CHAPTER 18

Ex-con Olofsson, the man who’d been knocked out by a freshly saved prison colleague at a pub in Södermalm, came to after only a few minutes. He was rude to the ambulance crew who had just arrived, swore at the poor waitress who wanted to be paid, threw the remaining glass of Cabernet Sauvignon at the wall, and staggered off. In less than half an hour he was at the home of his brother Olofsson (it is not unusual, in ex-con circles, to skip people’s first names). As soon as the little brother had explained the situation to his big brother, Olofsson and Olofsson immediately took off for the Sea Point Hotel to dispense justice.

The hotel appeared deserted. There were a couple of confused guests standing in the lobby, wondering where the receptionist might be: they couldn’t access the keys to their rooms. Another guest had been waiting to check in for at least ten minutes. He told Olofsson and Olofsson that he had rung the lobby bell to no avail, and when he had called the hotel from his cell phone, he had been the closest person available to answer the phone on the desk.

“Have you two booked a room as well?” asked the man.

“No,” said Olofsson.

“We haven’t,” said Olofsson.

And then they left, grabbed a can of gasoline from the car, walked to the back of the building, and set it alight.

To make a point.

What sort of point was unclear.

Things often turned out this way when the brothers were together. Olofsson was almost as temperamental as his brother.

One hour later, the incident commander from Huddinge fire station decided there was no point in calling for reinforcements. The property was engulfed in flames and lost, but there was no breeze and the conditions were otherwise favorable, so no nearby property was in danger. All they could do was to allow the hotel to finish burning. It was impossible to be certain at the moment, but witness statements indicated that no one had been trapped inside, and that two unknown men had purposely started the fire. Legally, this was tantamount to arson.

Given that no one seemed to have come to harm, the newsworthiness of the event should have been limited, from a national perspective . . . if an alert night-shift editor at Expressen hadn’t remembered where the interview with the guy known as Hitman Anders had been held. That must have been a year or three ago by now, but the hitman had lived there. Might he still? After some hasty but effective journalistic work, the next day’s headline was drafted:

War in the Underworld:

HITMAN

ANDERS

On the Run from

ARSON

ATTACK

Two full pages in the paper, including, among other things, a full recap of how mortally dangerous Hitman Anders was said to be, accompanied by speculation about the causes of what was presumed to be an attempted murder. Plus the assumption that the hitman, who had not died in the fire, might be somewhere out there—on the run!—looking for a new place to settle. Perhaps somewhere near you!

A frightened nation is a nation that buys evening papers.

* * *

According to the receptionist, the fact that the Sea Point Hotel had burned to the ground was perfectly wonderful for two reasons and seriously unfortunate for one. The priest and Hitman Anders asked him to elucidate.

Well, first and foremost, the hotel owner, that old porn lover and cheapskate, had lost his main source of income—which was great! If the receptionist remembered correctly, the owner had also considered it unmanly to pay several thousand kronor per year to insure the premises. Which meant he had no fire insurance: even better.

“Unmanly?” said the priest.

“Sometimes the line between manliness and sheer stupidity can be razor-thin.”

“What do you think, in this case?”

The receptionist gave an honest answer: given how things had turned out, it seemed stupidity had won the match, though manliness had been in the lead for quite some time.

The priest refrained from digging deeper into masculine wisdom and foolishness. Instead, she asked her receptionist to continue his theme of good versus bad.

Right. It was also good that all the fingerprints, personal effects and anything else that might have identified the receptionist and the priest had also gone up in smoke. The priest and the receptionist were more incognito than ever.

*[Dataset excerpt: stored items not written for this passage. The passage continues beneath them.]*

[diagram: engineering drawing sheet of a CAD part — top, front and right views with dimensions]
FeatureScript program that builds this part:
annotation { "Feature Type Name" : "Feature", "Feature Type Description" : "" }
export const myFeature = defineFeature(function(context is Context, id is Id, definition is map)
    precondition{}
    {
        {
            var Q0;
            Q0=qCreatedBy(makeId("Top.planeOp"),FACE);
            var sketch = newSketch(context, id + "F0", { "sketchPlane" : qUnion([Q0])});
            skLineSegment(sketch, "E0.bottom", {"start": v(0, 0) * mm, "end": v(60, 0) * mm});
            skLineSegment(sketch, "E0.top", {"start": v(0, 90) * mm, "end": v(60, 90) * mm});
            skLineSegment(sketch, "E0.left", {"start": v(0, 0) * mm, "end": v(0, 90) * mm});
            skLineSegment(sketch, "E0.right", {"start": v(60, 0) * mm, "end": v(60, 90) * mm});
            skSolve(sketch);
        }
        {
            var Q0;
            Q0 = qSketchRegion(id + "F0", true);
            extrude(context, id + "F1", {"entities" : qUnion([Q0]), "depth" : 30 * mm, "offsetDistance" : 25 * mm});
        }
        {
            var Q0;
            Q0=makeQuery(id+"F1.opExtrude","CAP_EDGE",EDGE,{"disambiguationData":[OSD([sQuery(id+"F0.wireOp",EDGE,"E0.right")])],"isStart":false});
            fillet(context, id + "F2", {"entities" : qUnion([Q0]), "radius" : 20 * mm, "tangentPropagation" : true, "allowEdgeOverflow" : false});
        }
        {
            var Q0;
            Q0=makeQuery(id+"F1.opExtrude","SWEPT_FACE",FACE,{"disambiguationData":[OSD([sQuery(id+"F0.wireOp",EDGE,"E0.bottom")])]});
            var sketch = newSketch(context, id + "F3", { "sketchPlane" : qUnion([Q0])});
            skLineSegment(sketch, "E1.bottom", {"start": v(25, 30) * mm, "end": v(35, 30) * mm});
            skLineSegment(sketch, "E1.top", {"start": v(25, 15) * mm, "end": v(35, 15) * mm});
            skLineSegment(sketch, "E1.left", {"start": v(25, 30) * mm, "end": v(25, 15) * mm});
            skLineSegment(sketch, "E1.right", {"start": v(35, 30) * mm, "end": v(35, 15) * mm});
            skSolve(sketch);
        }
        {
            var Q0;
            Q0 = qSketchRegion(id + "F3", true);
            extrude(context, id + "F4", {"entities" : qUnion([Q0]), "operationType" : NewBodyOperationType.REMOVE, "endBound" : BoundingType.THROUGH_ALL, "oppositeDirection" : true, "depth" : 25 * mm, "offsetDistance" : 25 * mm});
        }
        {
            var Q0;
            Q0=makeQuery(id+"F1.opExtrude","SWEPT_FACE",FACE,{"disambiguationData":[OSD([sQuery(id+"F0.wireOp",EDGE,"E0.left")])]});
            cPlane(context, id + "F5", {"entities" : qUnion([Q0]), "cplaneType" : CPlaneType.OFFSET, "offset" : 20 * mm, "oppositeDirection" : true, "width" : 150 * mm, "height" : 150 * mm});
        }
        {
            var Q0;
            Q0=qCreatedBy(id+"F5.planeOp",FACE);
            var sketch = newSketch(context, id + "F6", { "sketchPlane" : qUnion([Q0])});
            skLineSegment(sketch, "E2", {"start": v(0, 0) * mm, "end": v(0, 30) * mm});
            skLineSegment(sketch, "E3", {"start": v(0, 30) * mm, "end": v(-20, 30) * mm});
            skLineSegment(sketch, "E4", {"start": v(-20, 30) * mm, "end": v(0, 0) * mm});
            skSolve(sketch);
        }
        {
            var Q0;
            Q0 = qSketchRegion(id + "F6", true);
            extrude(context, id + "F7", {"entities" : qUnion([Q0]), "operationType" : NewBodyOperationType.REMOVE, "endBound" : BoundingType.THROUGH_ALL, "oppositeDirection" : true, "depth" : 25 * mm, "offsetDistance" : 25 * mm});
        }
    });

More or less like Hitman Anders—only the exact opposite. The newspapers, with Expressen in the lead, were repeating the story of the dangerous man and piling on very good pictures of him. There was no chance that the hitman would be allowed to leave the camper with anything less than a blanket over his head. And there was no chance that he would be allowed to leave the camper with a blanket over his head, because just think of the attention it would attract. In short, Hitman Anders was not allowed to leave the camper.

* * *

The next day, the newspapers offered a second helping in the form of further information about Sweden’s most exciting person of the moment. The rumors of his crimes had spread so far that at least a handful of the diaspora of small-time criminals called up a contact at the newspaper to earn a thousand kronor in tip money: “Yeah, listen, that bastard went and took advance payment to off people, and then he took off with the dough but didn’t do the jobs. Easy money, heh heh, but how much longer d’you think he’ll live now?”